══ MATERIAL SHOWN ══

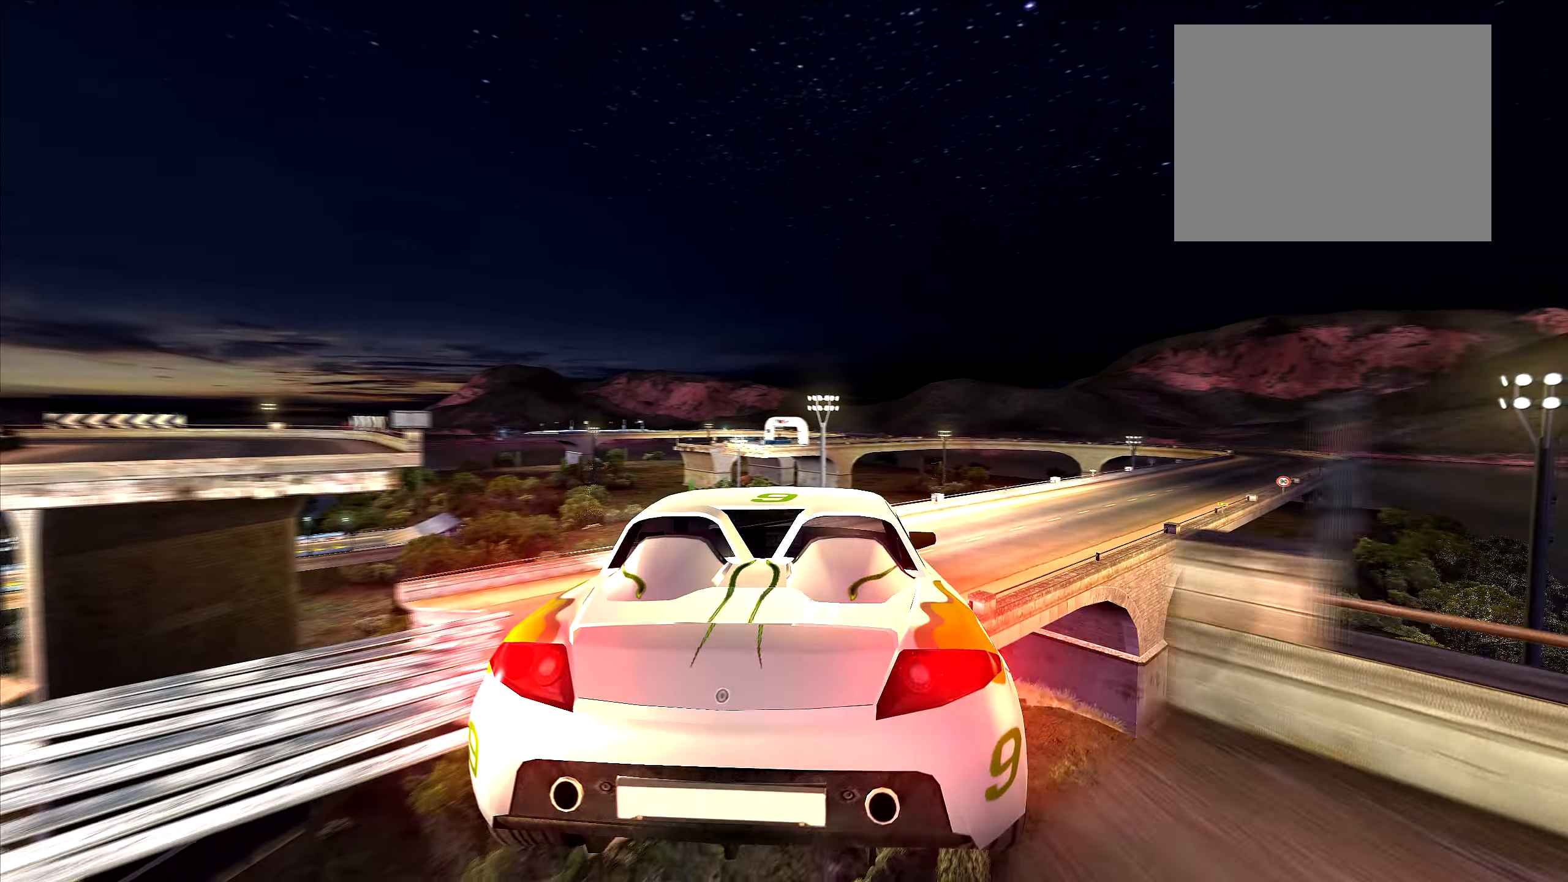
{"keys": ["right", "up"], "events": [[50, "right", "down"], [100, "down", "up"]]}
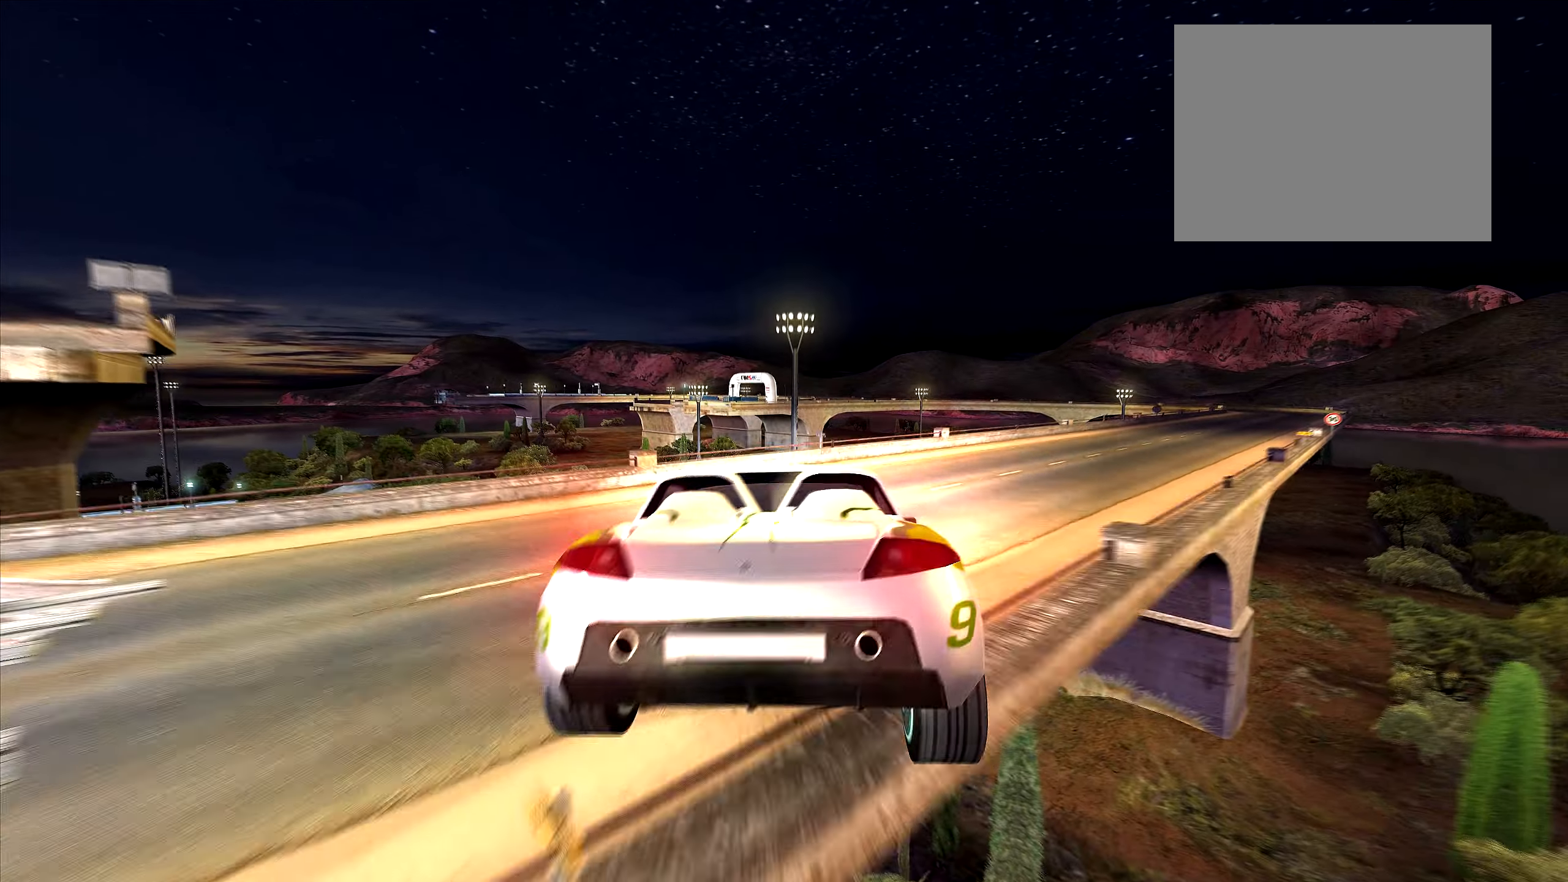
{"keys": ["up"], "events": [[433, "right", "up"]]}
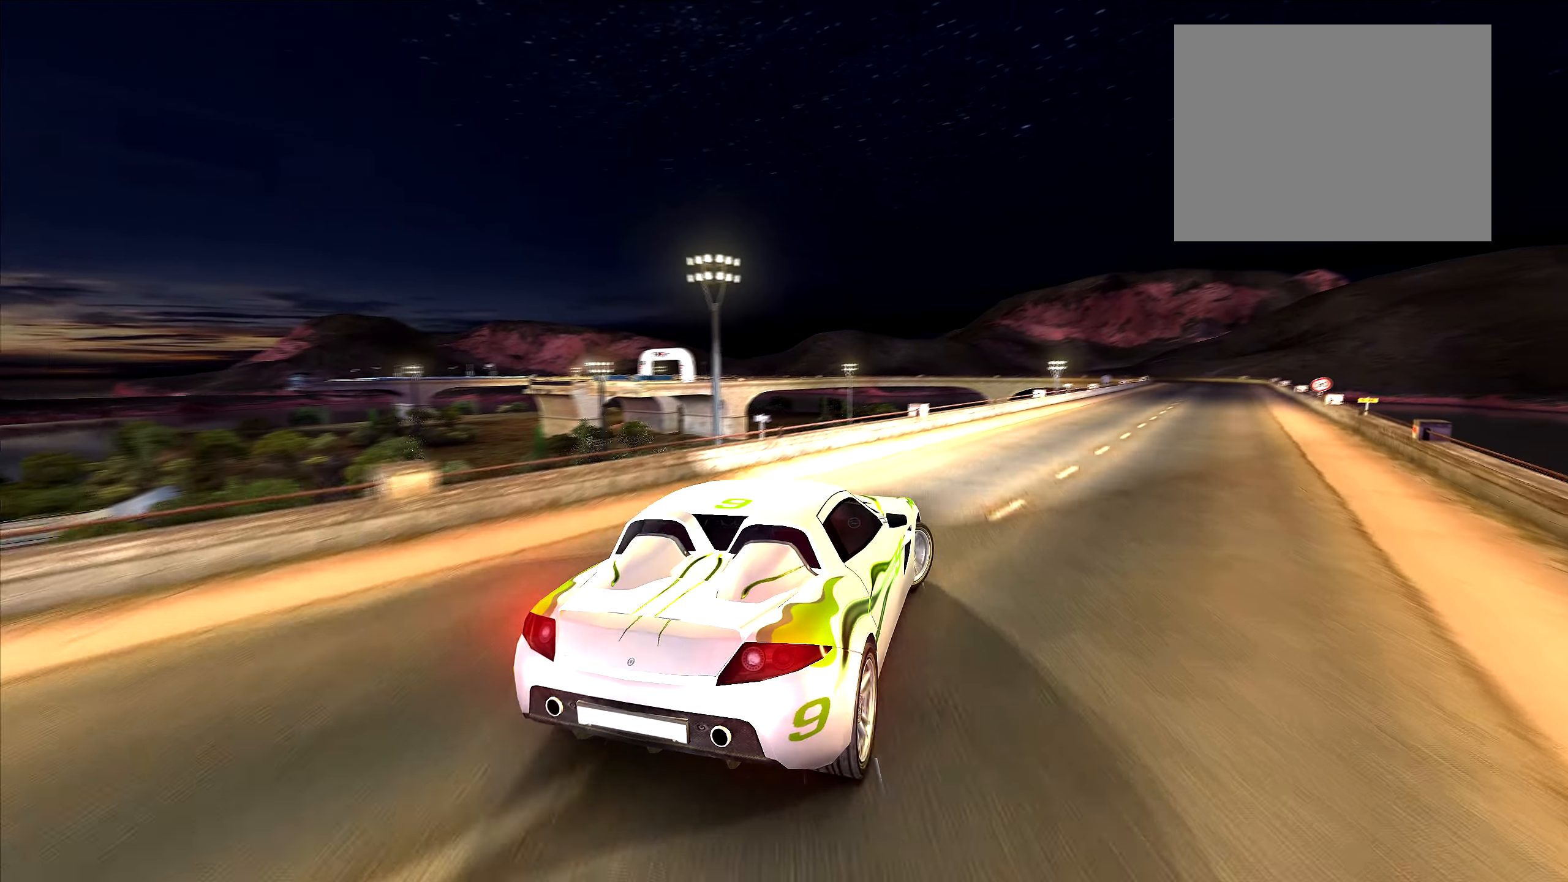
{"keys": ["up"], "events": [[283, "right", "down"], [466, "right", "up"]]}
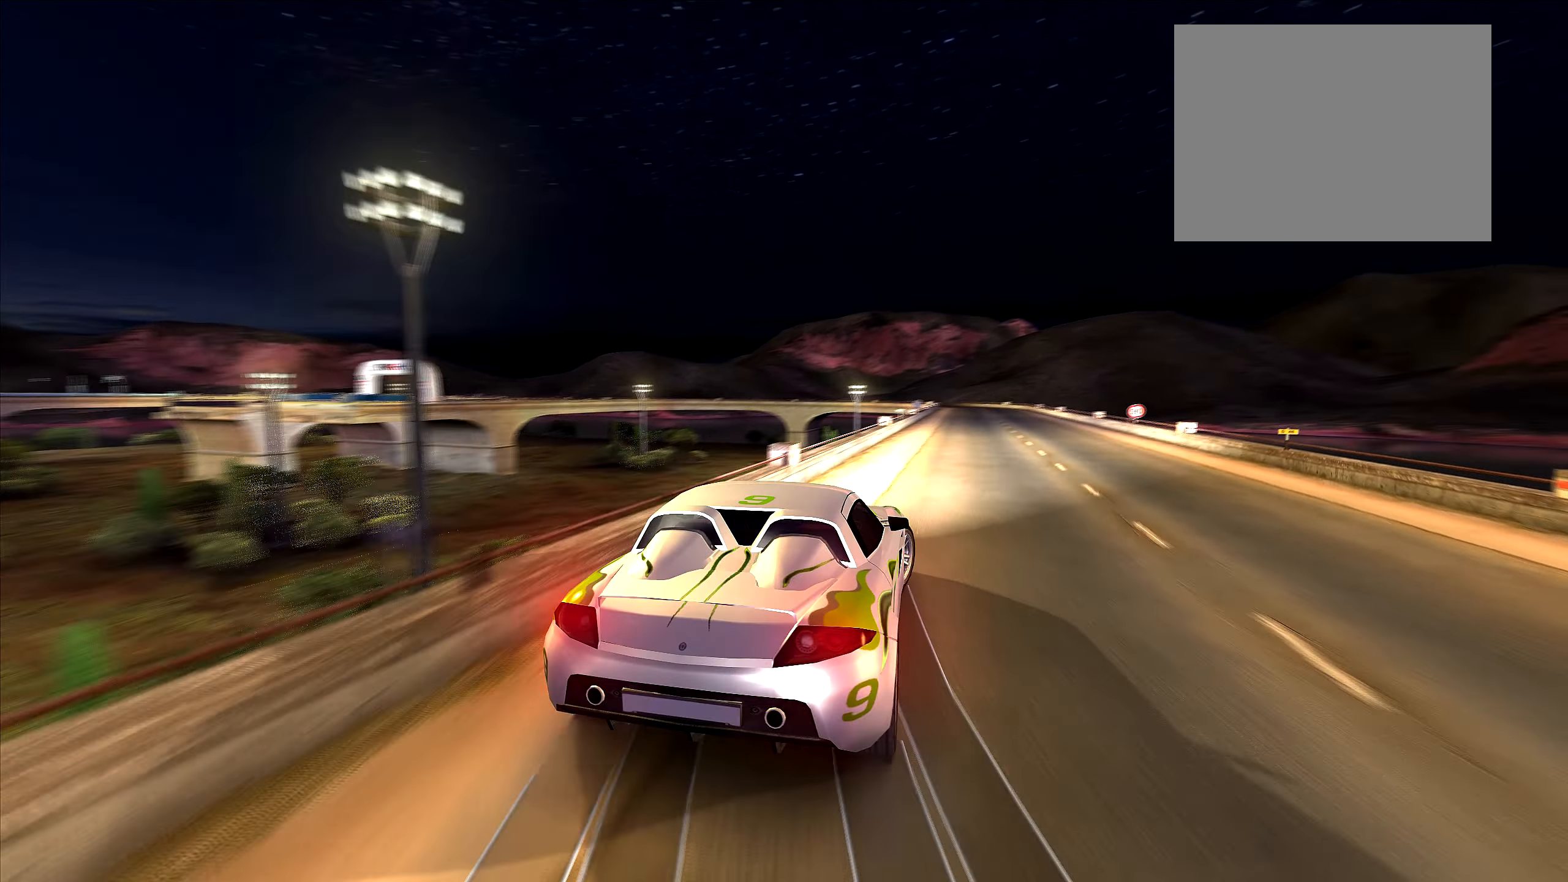
{"keys": ["up"], "events": [[216, "right", "down"], [316, "right", "up"]]}
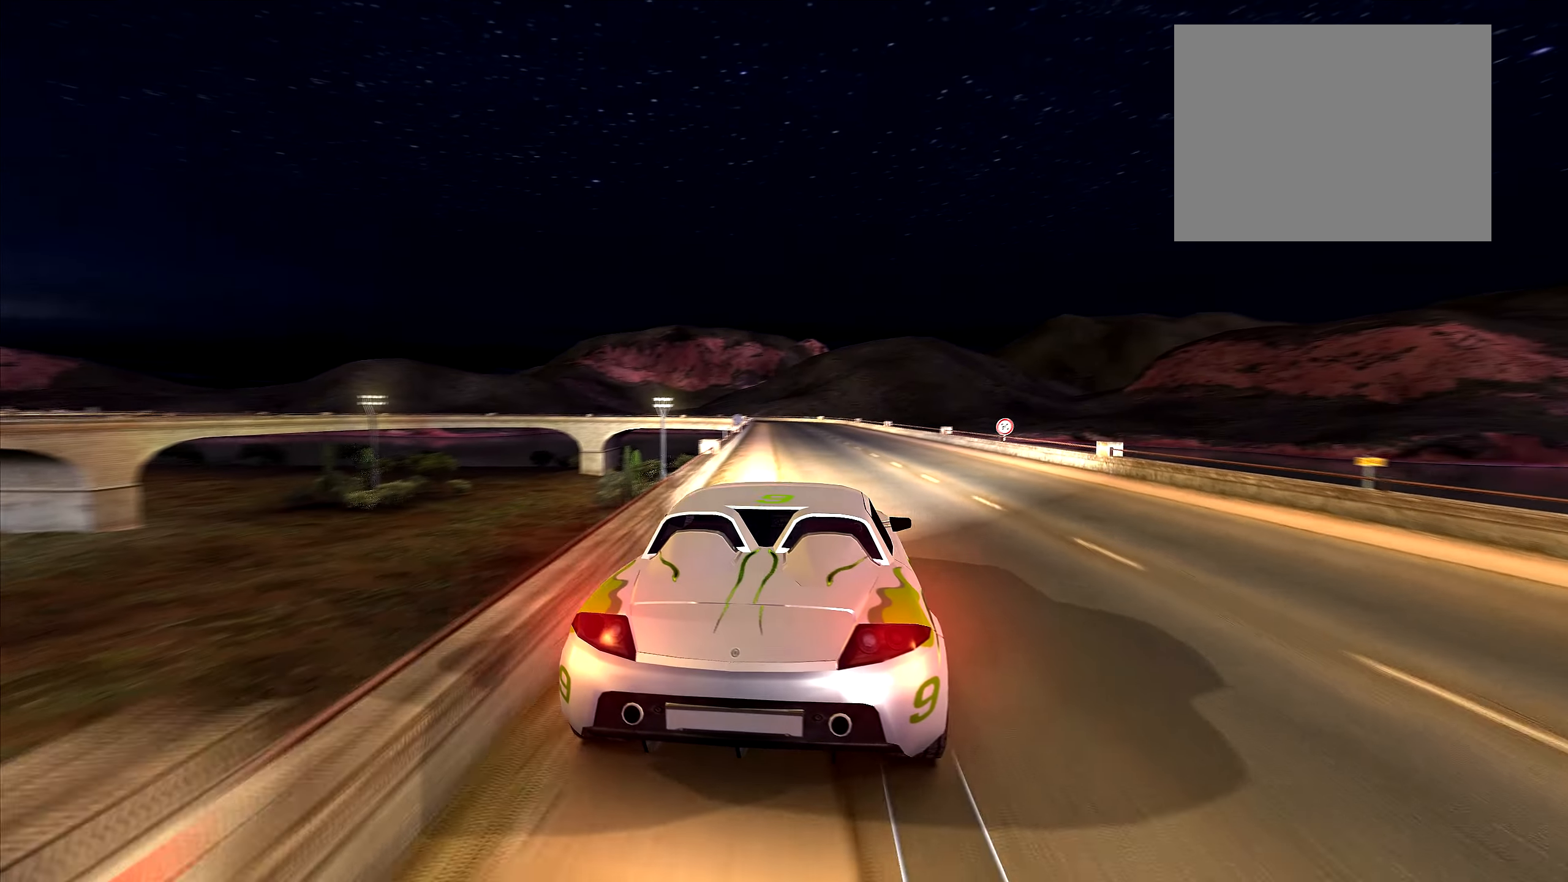
{"keys": ["up"], "events": [[333, "right", "down"], [383, "right", "up"]]}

═══

A faithful, word-for-word copy of the data is needed; the pictures should not appear in it.

RESULT FOR THIS EXERCISE
{"keys": ["right", "up"], "events": [[50, "right", "down"], [100, "down", "up"]]}
{"keys": ["up"], "events": [[433, "right", "up"]]}
{"keys": ["up"], "events": [[283, "right", "down"], [466, "right", "up"]]}
{"keys": ["up"], "events": [[216, "right", "down"], [316, "right", "up"]]}
{"keys": ["up"], "events": [[333, "right", "down"], [383, "right", "up"]]}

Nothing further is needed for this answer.